Yale has deadlines. Whether writing a lab report or an essay, we as students have come to expect that when we’re given an assignment, there’s a clear window of time in which it should be reasonably completed. Even the most generous of extensions have expiration dates.
But for the Yale Corporation, such rules do not seem to apply — at least for the questions most pressing and urgent to many students and alumni. It’s been over a year of silence since the previous managing board of the News called for the renaming of Calhoun College, a push that has built upon decades of pressure by students and alumni seeking to strip John C. Calhoun, one of the nation’s fiercest advocates of slavery, of his Yale legacy.
So with the Yale Corporation set to convene this weekend — one of only five meetings that occur throughout the entire year — the time has come for Yale to make up its mind.
The myriad of think pieces, opinion columns, public protests and campus discussions over the past 12 months — and decades prior — have provided the Corporation ample opportunity to explore all sides of this issue. Therefore, we will not use this space to rehash the relative merits of keeping or discarding the name Calhoun. One more column is unlikely to add much to the conversation.
But the fact remains that nearly thousands of students walk through the Calhoun gates every day. Students and alumni have been debating for issue for long enough. Each of us deserves an answer.
One need only look to our peer institutions to see that Yale is trailing behind. Just this week, Princeton’s board of trustees announced that it would preserve Woodrow Wilson’s name on all campus buildings and programs, a decision that followed pressure by students this fall to drop the name in recognition of Wilson’s staunch support of racial segregation. While the content of Princeton’s decision is a separate debate, we commend the quick response of the administration. But the decision is only one of many examples of swift administrative response across the Ivy League in the last 12 months. In December, both Harvard and Princeton also decided to replace the title “House Master,” a debate at Yale also expected to be addressed by the Corporation.

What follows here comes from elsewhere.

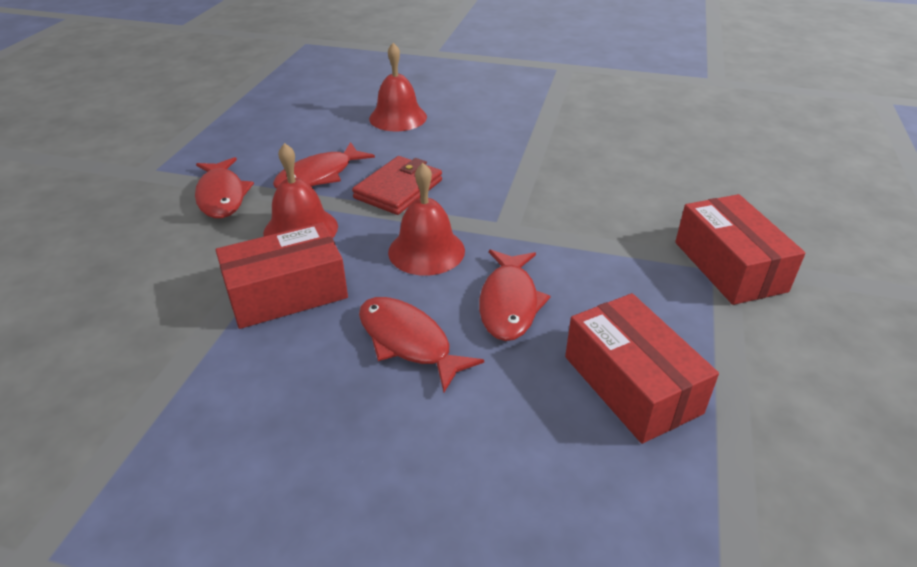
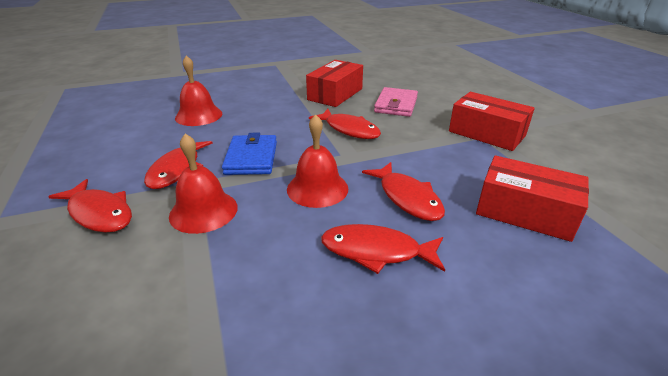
camera: 35 degrees left, 5 degrees down
(287, 293) = (244, 261): red box -> red box (335, 94)
(398, 189) = (251, 158): red wallet -> blue wallet
(544, 193) = (349, 129): none -> red fish
(649, 179) = (396, 105): none -> pink wallet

While both Harvard and Princeton formed special committees that met frequently with the specific task of resolving these naming issues, Yale did not. A group of Princeton trustees, for instance, met nine times between December 2015 and late March. During the same period, the Yale Corporation met only twice. Unlike its peer bodies, the Yale Corporation is not treating this issue with the urgency it deserves.

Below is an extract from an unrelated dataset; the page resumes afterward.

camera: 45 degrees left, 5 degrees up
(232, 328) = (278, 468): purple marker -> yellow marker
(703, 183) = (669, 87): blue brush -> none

Of course, the decision to rename Calhoun is more than a routine administrative operation, such as approving an annual budget or rubber-stamping faculty appointments. But the Corporation’s wavering is not a procedural necessity — it’s an affront to the many students and alumni for whom the outcome is intensely personal. For many who call the college home and who share the campus emblazoned with his name, the name Calhoun is a daily reminder of Yale’s long legacy of bigotry and racism. Even those who defend retaining the Calhoun name are likely frustrated by the lack of resolution. The extended silence tells us that the issue just isn’t a priority.
When Stephen Schwarzman ’69 donated $150 million to renovate Commons, it took only a few months before the old plaques disappeared and shiny blue signs bearing the Schwarzman name were nailed onto its marble exterior. No student referendum. No town-hall discussions. No online forum titled, “An open conversation.” It was a decision that, relative to Calhoun, seemed to occur overnight.
It’s possible the Corporation is deliberately elongating the decision process. Rather than announce what will likely prove a divisive verdict while classes are in session and students are on campus, they may be biding their time until their next meeting — slated to occur over Commencement weekend — in order to diffuse backlash, while also upholding their promise to make a decision before the end of the academic term. Students on summer break will naturally be more distracted and disengaged. We’ll be away from campus, and it will be difficult for any sort of organized response to gain traction.
We can only hope the Yale Corporation has enough courage to stand by its decision and welcome the conversation it will inevitably generate. They should not delay the decision out of fear of the reaction it will provoke. Decisions like this one provide us with a natural opportunity to reflect on our values and identity through open conversation. Informing us in a University-wide email over break will not allow for that.
In his freshman address, which centered on whether to retain the Calhoun name, University President Peter Salovey said if “this kind of conversation cannot or does not happen on the campuses … then we should be concerned whether it can happen anywhere.” But discussion means little without action. After years of conversation, it’s time for a decision.